On Friday, various government institutions announced via their Twitter accounts the arrival of foodstuffs, supplies, tents and other inputs from Peru, Colombia, Russia and the United States.
Experts say that two main reasons -- poorly built buildings and the lack of preparation among Ecuadorians -- resulted in the high death toll.
Ponce said that most Ecuadorians do not consider safety when building a home.
The weakness of Ecuador's buildings was shown in its 2010 census when, of 337,970 homes in Manabi, 67 percent had structurally weak walls.
After the devastating Haiti earthquake in 2010, Ecuador began devising stricter construction rules, which came into force in 2014.
The Ecuadorian Construction Norm stipulates that all new construction must be able to withstand earthquakes, but most of the country does not comply with it as the majority of the construction is illicit.
Silverio Duran, president of Ecuador's Chamber of the Construction Industry, told Xinhua that "the country has no culture of applying construction norms. People do not invest in hiring professionals, which is important and could save their lives."

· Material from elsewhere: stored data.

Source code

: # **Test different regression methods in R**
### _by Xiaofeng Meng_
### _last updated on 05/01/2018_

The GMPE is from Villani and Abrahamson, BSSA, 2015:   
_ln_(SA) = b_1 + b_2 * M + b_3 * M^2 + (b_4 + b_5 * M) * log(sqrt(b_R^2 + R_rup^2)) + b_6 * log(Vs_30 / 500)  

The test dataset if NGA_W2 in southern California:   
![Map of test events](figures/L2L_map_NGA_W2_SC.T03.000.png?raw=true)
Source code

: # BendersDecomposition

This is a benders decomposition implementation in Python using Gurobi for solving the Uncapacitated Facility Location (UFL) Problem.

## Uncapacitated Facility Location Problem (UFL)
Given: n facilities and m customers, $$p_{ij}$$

Builder Mario Sosa added a list of other problems, including the preference to opt for cheaper, inadequate building materials.
The 2010 census registered 4.6 million houses in Ecuador, more than 3 million of which are at risk when an earthquake strikes.
Furthermore, many Ecuadorians do not know how to react when a disaster strikes.
The country belongs to the Ring of Fire in the Pacific Ocean, one of the most seismically active parts of the world, yet Ponce said Ecuadorians are not well prepared to deal with earthquakes.
"We must begin to have more drills so that people are familiar with evacuation routes and will think automatically about what to do and move quickly when an earthquake hits," she said, adding that the country needs to set up early warning system or evacuation alarms for earthquakes.